Imagine making your way from place to place always afraid.

You must peer over your shoulders as you navigate the halls. Never doubting that someone will shout an insult or slur directed at you. All the other children will giggle. Somehow due to your poor luck, these slights are timed to where no teacher or administrator seems to hear them.

I should tell someone, a teacher, my mom, a voice inside pleads with you, but another voice reminds you; No one likes a tattle tale…

                On the particularly bad days, you may even get punched or kicked simply because you are different. Needlessly, you try make sense of why you incite such behavior in others. Maybe your clothes were purchased at, not the mall, but (GASP!) a second hand store. You wear glasses. You have little to no interest in football. You actually like to read and do it quite often. Maybe you aren’t attracted to the opposite sex (yet), or you’re attracted to those that are the same sex. The reasons are endless, and it isn’t worth exploring why, because in the end making sense of the abuse won’t make it stop.

                You often feel that at any moment during your most defenseless moment, a bystander, a hero will spring into action just in the nick of time to save you.  Unfortunately, it seems that even movies and television have deceived you, because no one helps.

                                                                                ***

Bullying rates (includes physical, emotional and cyber) have seemingly been on the rise in the United States in recent years. The problem has gotten so bad, that it’s caused several resources for children and parents alike, to spring up. Various groups have made a significant impact in increasing awareness, which has in turn led to increased reporting at least as far as most statistics seem to indicate.

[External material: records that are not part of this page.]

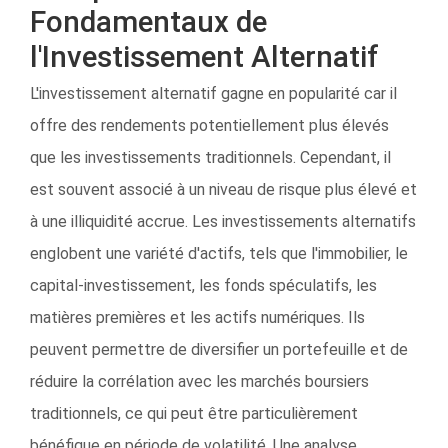
Fondamentaux de
l'Investissement Alternatif
L'investissement alternatif gagne en popularité car il
offre des rendements potentiellement plus élevés
que les investissements traditionnels. Cependant, il
est souvent associé à un niveau de risque plus élevé et
à une illiquidité accrue. Les investissements alternatifs
englobent une variété d'actifs, tels que l'immobilier, le
capital-investissement, les fonds spéculatifs, les
matières premières et les actifs numériques. Ils
peuvent permettre de diversifier un portefeuille et de
réduire la corrélation avec les marchés boursiers
traditionnels, ce qui peut être particulièrement
bénéfique en période de volatilité. Une analyse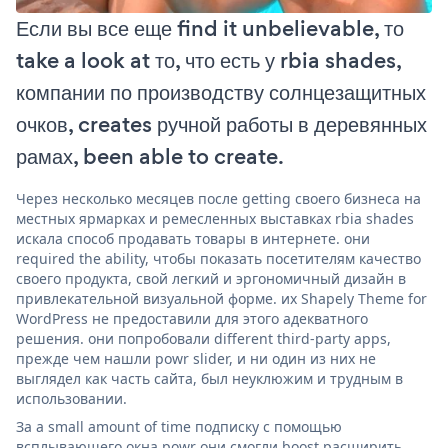
Если вы все еще find it unbelievable, то
take a look at то, что есть у rbia shades,
компании по производству солнцезащитных
очков, creates ручной работы в деревянных
рамах, been able to create.
Через несколько месяцев после getting своего бизнеса на
местных ярмарках и ремесленных выставках rbia shades
искала способ продавать товары в интернете. они
required the ability, чтобы показать посетителям качество
своего продукта, свой легкий и эргономичный дизайн в
привлекательной визуальной форме. их Shapely Theme for
WordPress не предоставили для этого адекватного
решения. они попробовали different third-party apps,
прежде чем нашли powr slider, и ни один из них не
выглядел как часть сайта, был неуклюжим и трудным в
использовании.
За a small amount of time подписку с помощью
всплывающего окна powr они смогли boost расширить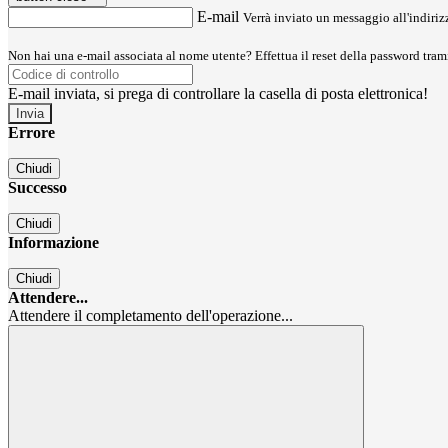
E-mail
Verrà inviato un messaggio all'indirizz
Non hai una e-mail associata al nome utente? Effettua il reset della password tram
E-mail inviata, si prega di controllare la casella di posta elettronica!
Errore
Chiudi
Successo
Chiudi
Informazione
Chiudi
Attendere...
Attendere il completamento dell'operazione...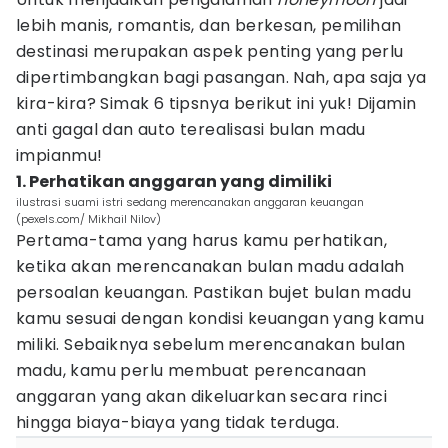
lebih manis, romantis, dan berkesan, pemilihan
destinasi merupakan aspek penting yang perlu
dipertimbangkan bagi pasangan. Nah, apa saja ya
kira-kira? Simak 6 tipsnya berikut ini yuk! Dijamin
anti gagal dan auto terealisasi bulan madu
impianmu!
1. Perhatikan anggaran yang dimiliki
ilustrasi suami istri sedang merencanakan anggaran keuangan
(pexels.com/ Mikhail Nilov)
Pertama-tama yang harus kamu perhatikan,
ketika akan merencanakan bulan madu adalah
persoalan keuangan. Pastikan bujet bulan madu
kamu sesuai dengan kondisi keuangan yang kamu
miliki. Sebaiknya sebelum merencanakan bulan
madu, kamu perlu membuat perencanaan
anggaran yang akan dikeluarkan secara rinci
hingga biaya-biaya yang tidak terduga.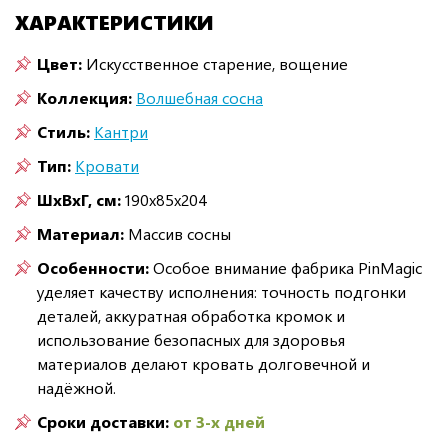
ХАРАКТЕРИСТИКИ
Цвет:
Искусственное старение, вощение
Коллекция:
Волшебная сосна
Стиль:
Кантри
Тип:
Кровати
ШxВxГ, см:
190x85x204
Материал:
Массив сосны
Особенности:
Особое внимание фабрика PinMagic
уделяет качеству исполнения: точность подгонки
деталей, аккуратная обработка кромок и
использование безопасных для здоровья
материалов делают кровать долговечной и
надёжной.
Сроки доставки:
от 3-х дней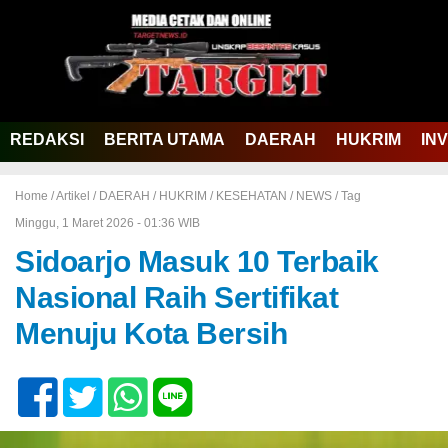
REDAKSI
BERITA UTAMA
DAERAH
HUKRIM
IN
Home /
Artikel
/
DAERAH
/
HUKRIM
/
KESEHATAN
/
NEWS
/
Tag
Minggu, 1 Maret 2026 - 01:36 WIB
Sidoarjo Masuk 10 Terbaik
Nasional Raih Sertifikat
Menuju Kota Bersih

All these groups have abundant advice to stop bullying, however even according to stopbullying.org, “Many prevention programs have been tested in schools with modest results. Others have failed to make a difference. Researchers are still working on solutions to this complex problem.”
 

I’m going to pose what will likely be a controversial or even unpopular question: When did it become outmoded to encourage a kid to stand up for themselves?

I ask this simply because a majority of the material I have accessed online instruct parents to tell children to “walk away”, “find an adult” or other ideas that may temporarily take care of the problem, but will not solve it altogether.  

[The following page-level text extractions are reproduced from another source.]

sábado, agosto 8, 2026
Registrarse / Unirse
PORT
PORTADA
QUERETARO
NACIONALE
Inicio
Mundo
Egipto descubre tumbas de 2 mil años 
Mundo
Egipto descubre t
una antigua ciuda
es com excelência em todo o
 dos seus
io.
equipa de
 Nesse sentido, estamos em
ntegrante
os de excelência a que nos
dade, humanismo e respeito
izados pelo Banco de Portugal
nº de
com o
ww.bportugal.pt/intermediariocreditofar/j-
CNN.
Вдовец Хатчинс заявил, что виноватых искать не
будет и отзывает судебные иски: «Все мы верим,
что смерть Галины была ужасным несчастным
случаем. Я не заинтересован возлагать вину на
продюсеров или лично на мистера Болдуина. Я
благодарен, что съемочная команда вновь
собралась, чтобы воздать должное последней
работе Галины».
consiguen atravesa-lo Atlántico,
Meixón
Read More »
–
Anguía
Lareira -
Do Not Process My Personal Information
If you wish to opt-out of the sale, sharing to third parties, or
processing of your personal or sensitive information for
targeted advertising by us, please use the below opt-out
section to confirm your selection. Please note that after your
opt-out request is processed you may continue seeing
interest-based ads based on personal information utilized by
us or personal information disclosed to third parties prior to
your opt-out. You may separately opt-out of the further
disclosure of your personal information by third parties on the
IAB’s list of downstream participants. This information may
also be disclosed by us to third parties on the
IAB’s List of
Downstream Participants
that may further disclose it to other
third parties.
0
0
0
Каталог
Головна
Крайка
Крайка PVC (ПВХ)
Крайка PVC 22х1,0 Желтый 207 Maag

In my (albeit humble and limited) experience, if a bully latches onto you as a victim, they tend to remain so if they know that a child will not speak up or stand up.

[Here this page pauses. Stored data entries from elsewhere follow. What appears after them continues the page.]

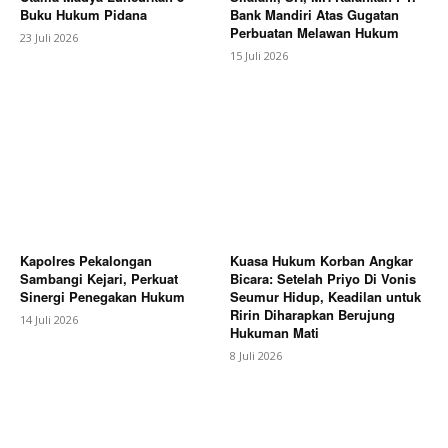
Buku Hukum Pidana
Bank Mandiri Atas Gugatan
Perbuatan Melawan Hukum
23 Juli 2026
15 Juli 2026
Kapolres Pekalongan
Kuasa Hukum Korban Angkar
Sambangi Kejari, Perkuat
Bicara: Setelah Priyo Di Vonis
Sinergi Penegakan Hukum
Seumur Hidup, Keadilan untuk
Ririn Diharapkan Berujung
14 Juli 2026
Hukuman Mati
8 Juli 2026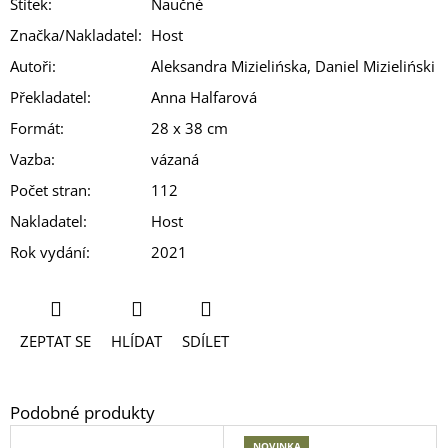
Štítek
:
Naučné
Značka/Nakladatel
:
Host
Autoři
:
Aleksandra Mizielińska, Daniel Mizieliński
Překladatel
:
Anna Halfarová
Formát
:
28 x 38 cm
Vazba
:
vázaná
Počet stran
:
112
Nakladatel
:
Host
Rok vydání
:
2021
ZEPTAT SE
HLÍDAT
SDÍLET
NOVINKA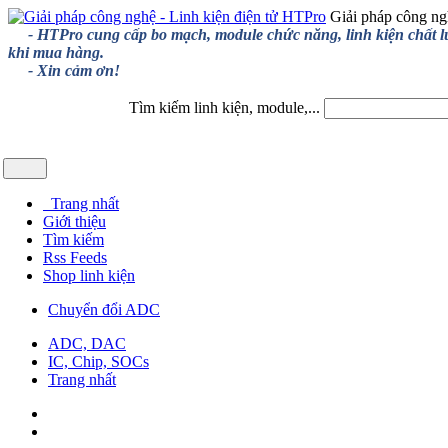
Giải pháp công ng
- HTPro cung cấp bo mạch, module chức năng, linh kiện chất lượng
khi mua hàng.
- Xin cảm ơn!
Tìm kiếm linh kiện, module,...
Trang nhất
Giới thiệu
Tìm kiếm
Rss Feeds
Shop linh kiện
Chuyển đổi ADC
ADC, DAC
IC, Chip, SOCs
Trang nhất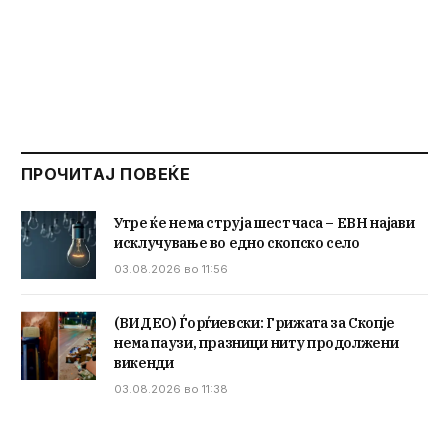
ПРОЧИТАЈ ПОВЕЌЕ
Утре ќе нема струја шест часа – ЕВН најави
исклучување во едно скопско село
03.08.2026 во 11:56
(ВИДЕО) Ѓорѓиевски: Грижата за Скопје
нема паузи, празници ниту продолжени
викенди
03.08.2026 во 11:38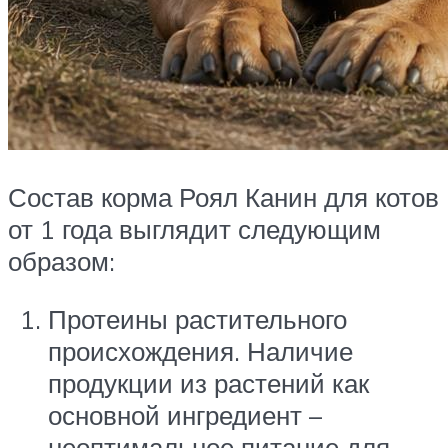
Состав корма Роял Канин для котов
от 1 года выглядит следующим
образом:
Протеины растительного
происхождения. Наличие
продукции из растений как
основной ингредиент –
неоптимальное питание для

As a husky pants-wearing child (and teen) and one that had cerebral palsy (and still has as an adult), I often found myself the target of some bully with an axe to grind. Although, after dealing with a few of these types, I found in each case, with a bit of bravado, self confidence and (usually) without a punch landed or thrown, I was able to show that the bully was really not the imposing monster he had made himself out to be.

                                                                                ***

For you sadly, the worse part about all of this is the helplessness that comes along knowing that it’s only Monday, and you’ve still got four more days to deal with this before you even get a break- and that’s if you don’t onto any websites once you get home.

For a split second, as you get slammed up against a locker you think, I could fight back! But this has gone on for so long, and the kids conducting these behaviors are so gigantic, cruel, the odds seem stacked against you to the point that fighting back would only invite more pain.
Cool tears run down your cheeks, not because of the hurt, or the gawking, or the inaction of those watching, but because you realize that, I’m a victim and this is just the way things are.
But then again…you might be a child, but you’re still human. And after all this torture day in and day out, something’s got to give. So after your spine rebounds off the locker, you do something you’ve imagined yourself doing 1,000 times. You’ve seen every outcome; you miss, get pummeled even worse, or you connect knocking the bully to the floor –and every scenario in between.
 

So this time, instead of using your hand to wipe away those tears, you do something drastically different.

The thing you’ve managed to talk yourself out of for so long.

You pull back make a fist. Anger might’ve started it, sadness may have propelled it, but justice will land it – or so you hope…

                                                                                ***

…What comes next?

You may or may not “win” – but that’s not the point is it?